Gerbang Revolusi Intelektual

- Selasa, 10 Juni 2025 | 13:55 WIB
Gerbang Revolusi Intelektual





OLEH: ADHIE M. MASSARDI*

   


Seperti Bengawan Solo, skandal ijazah Joko Widodo hebohnya meluap sampai jauh. Menjebol tembok kekuasaan. Mengguncang kesadaran moral sosial masyarakat. Gerbang menuju revolusi intelektual.

 

GERAKAN anti-intelektualisme yang masif sepanjang 10 tahun rezim Joko Widodo tampaknya tak akan berlanjut pada pemerintahan Prabowo Subianto. Karena secara perlahan tapi pasti, terus tumbuh dan bangkit (speak up) kekuatan moral intelektual di kalangan civil society (masyarakat sipil).

 

Gerakan Intelektualisme (Intellectualism Movement) di Indonesia pasca reformasi (1998) menggeliat setelah publik melihat secara nyata menggelegaknya syahwat kekuasaan Joko Widodo dengan menerabas batas yang diberikan Konstitusi.
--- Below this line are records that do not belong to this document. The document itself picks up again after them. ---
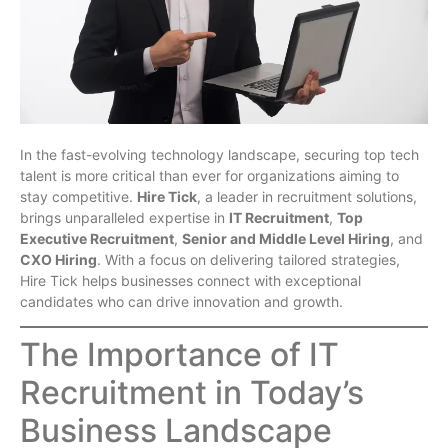
In the fast-evolving technology landscape, securing top tech
talent is more critical than ever for organizations aiming to
stay competitive.
Hire Tick
, a leader in recruitment solutions,
brings unparalleled expertise in
IT Recruitment
,
Top
Executive Recruitment
,
Senior and Middle Level Hiring
, and
CXO Hiring
. With a focus on delivering tailored strategies,
Hire Tick helps businesses connect with exceptional
candidates who can drive innovation and growth.
The Importance of IT
Recruitment in Today’s
Business Landscape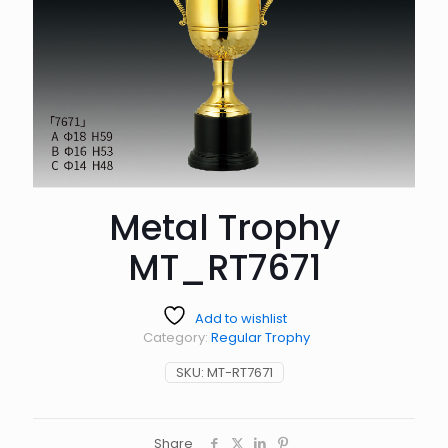
Metal Trophy
MT_RT7671
Add to wishlist
Category:
Regular Trophy
SKU:
MT-RT7671
Share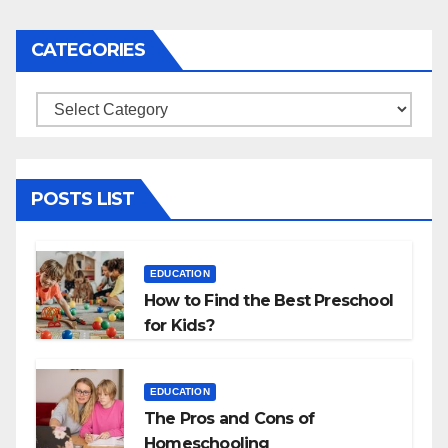
navigation
CATEGORIES
Categories
POSTS LIST
EDUCATION
How to Find the Best Preschool
for Kids?
EDUCATION
The Pros and Cons of
Homeschooling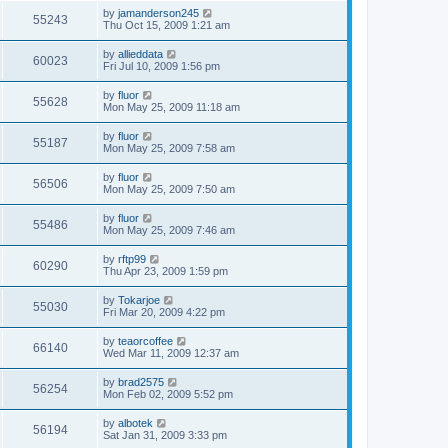
by
jamanderson245
55243
Thu Oct 15, 2009 1:21 am
by
allieddata
60023
Fri Jul 10, 2009 1:56 pm
by
fluor
55628
Mon May 25, 2009 11:18 am
by
fluor
55187
Mon May 25, 2009 7:58 am
by
fluor
56506
Mon May 25, 2009 7:50 am
by
fluor
55486
Mon May 25, 2009 7:46 am
by
rftp99
60290
Thu Apr 23, 2009 1:59 pm
by
Tokarjoe
55030
Fri Mar 20, 2009 4:22 pm
by
teaorcoffee
66140
Wed Mar 11, 2009 12:37 am
by
brad2575
56254
Mon Feb 02, 2009 5:52 pm
by
albotek
56194
Sat Jan 31, 2009 3:33 pm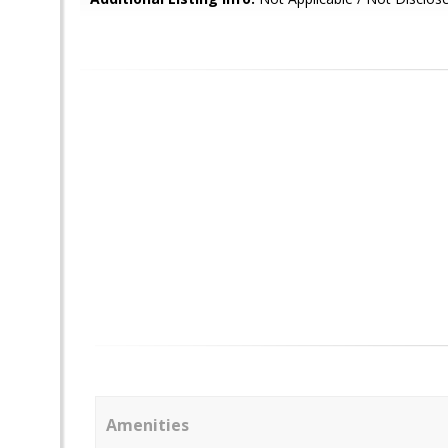
Amenities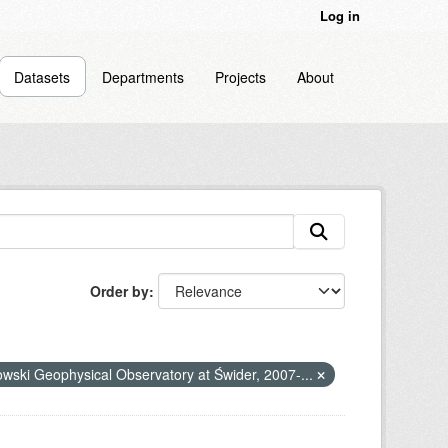
Log in
Datasets
Departments
Projects
About
Order by
nowski Geophysical Observatory at Świder, 2007-...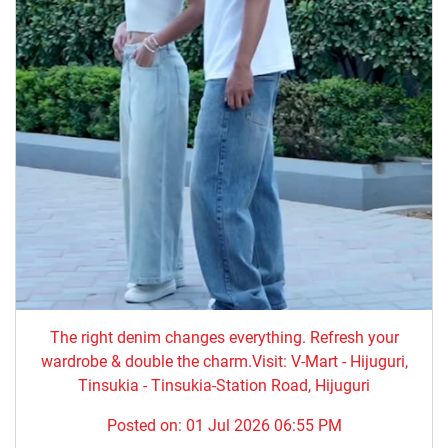
The right denim changes everything. ​Refresh your
wardrobe & double the charm.Visit: V-Mart - Hijuguri,
Tinsukia - Tinsukia-Station Road, Hijuguri
Posted on:
01 Jul 2026 06:55 PM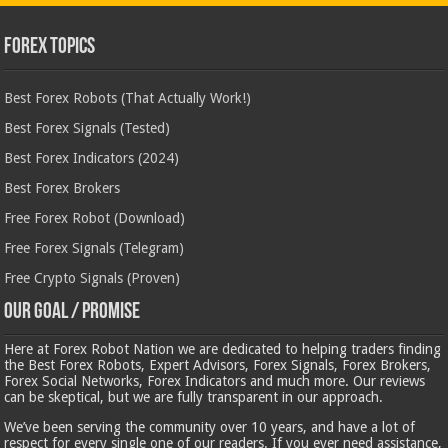
Forex Topics
Best Forex Robots (That Actually Work!)
Best Forex Signals (Tested)
Best Forex Indicators (2024)
Best Forex Brokers
Free Forex Robot (Download)
Free Forex Signals (Telegram)
Free Crypto Signals (Proven)
Our Goal / Promise
Here at Forex Robot Nation we are dedicated to helping traders finding
the Best Forex Robots, Expert Advisors, Forex Signals, Forex Brokers,
Forex Social Networks, Forex Indicators and much more. Our reviews
can be skeptical, but we are fully transparent in our approach.
We’ve been serving the community over 10 years, and have a lot of
respect for every single one of our readers. If you ever need assistance,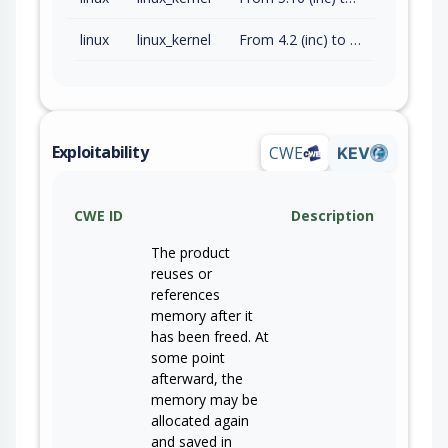
linux
linux_kernel
From 4.2 (inc) to 5.10.252 (exc)
Exploitability
CWE
KEV
CWE ID
Description
The product
reuses or
references
memory after it
has been freed. At
some point
afterward, the
memory may be
allocated again
and saved in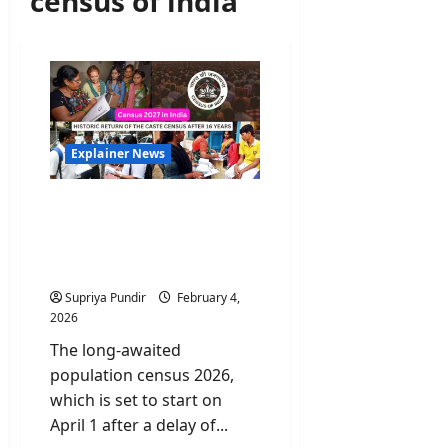
census of india
Explainer News
India’s Census 2026:
Historic Return of the
Caste Census after 16
years
Supriya Pundir
February 4,
2026
The long-awaited
population census 2026,
which is set to start on
April 1 after a delay of...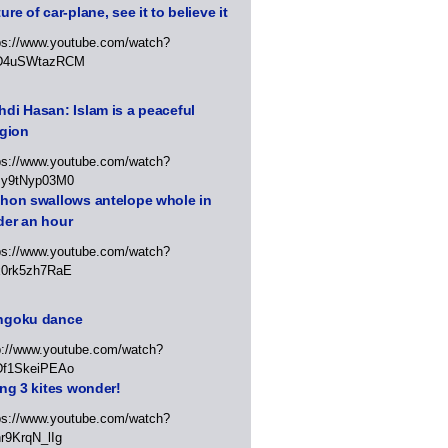
ure of car-plane, see it to believe it
ps://www.youtube.com/watch?
D4uSWtazRCM
di Hasan: Islam is a peaceful
igion
ps://www.youtube.com/watch?
Jy9tNyp03M0
thon swallows antelope whole in
der an hour
ps://www.youtube.com/watch?
x0rk5zh7RaE
ngoku dance
p://www.youtube.com/watch?
Df1SkeiPEAo
ing 3 kites wonder!
ps://www.youtube.com/watch?
r9KrqN_lIg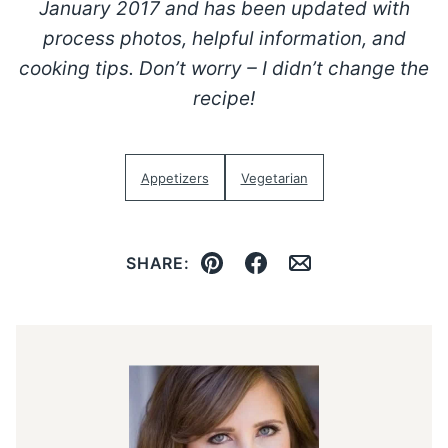
January 2017 and has been updated with
process photos, helpful information, and
cooking tips. Don’t worry – I didn’t change the
recipe!
Appetizers
Vegetarian
SHARE:
Pin
Facebook
Email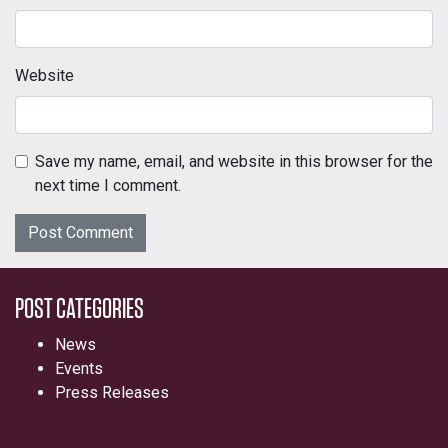
Website
Save my name, email, and website in this browser for the
next time I comment.
POST CATEGORIES
News
Events
Press Releases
Dari dua periode ingin tiga periode. Dari per periode 5 tahun jadi 8 tahun.

 



 

Meskipun belum masif, perlawanan kaum cerdik pandai kampus dan sejumlah tokoh masyarakat sipil yang “dijahit” intelektual muda UNJ DR Ubedilah Badrun mulai mengkristal menjadi penghalang ambisi kekuasaan Joko Widodo. Dan Megawati, Ketua Umum PDIP secara politik benar-benar menutup pintu “tiga periode” dan perpanjangan masa jabatan Joko Widodo.

 

Tapi dengan nabrak kaidah demokrasi, etika, moral dan nalar masyarakat (common sense) Joko Widodo gunakan kekuatan kekuasaan politiknya untuk membangun dinasti politik.

 

Maka pada hari yang dipenuhi birahi itu, dengan dibantu adik iparnya yang memimpin MK, dia perkosa Konstitusi. Dari peristiwa memilukan Ibu Pertiwi ini lahirlah “anak haram Konstitusi” yang kemudian jadi Wakil Presiden. Itulah Gibran Rakabuming Raka Joko Widodo.

 

Gerakan intelektualisme yang sudah mulai masif untuk mencegah “anak haram Konstitusi” lolos lewat persalinan Pilpres 2024 yang penuh kontroversi, terutama keterlibatan apa yang disebut “parcok”, memang boleh dikata gagal total. Gibran jadi Wapres mendampingi Prabowo Subianto.

 

Videografi Dirty Vote tentang pemilu kotor besutan sineas Dandhy Laksono yang melibatkan tiga pakar Hukum Tata Negara (Bivitri Susanti, Feri Amsari, dan Zainal Arifin Mochtar) memang viral, ditonton berjuta pasang mata, tapi tidak berdampak signifikan karena tidak dapat respon positif dari kekuatan politik formal.

 

Demikian pula gerakan Amicus Curiae yang didukung 303 Guru Besar dan Akademisi lintas perguruan tinggi serta tokoh masyarakat sipil, gagal menguatkan mental dan moral para hakim Mahkamah Konstitusi untuk mengambil keputusan adil dalam perkara pemilu 2024.

 

Ijazah Gerbang Revolusi Intelektual

 

Namun demikian bukan berarti gerakan kebangkitan kaum intelektual Indonesia kemudian padam hanya gegara Joko Widodo akhirnya berhasil membangun dinasti politik, dan seolah lolos dari jerat OCCRP  (Organized Crime and Corruption Reporting Project) yang akhir 2024 menempatkan Presiden RI ke-7 itu sebagai salah satu orang paling korup di muka bumi.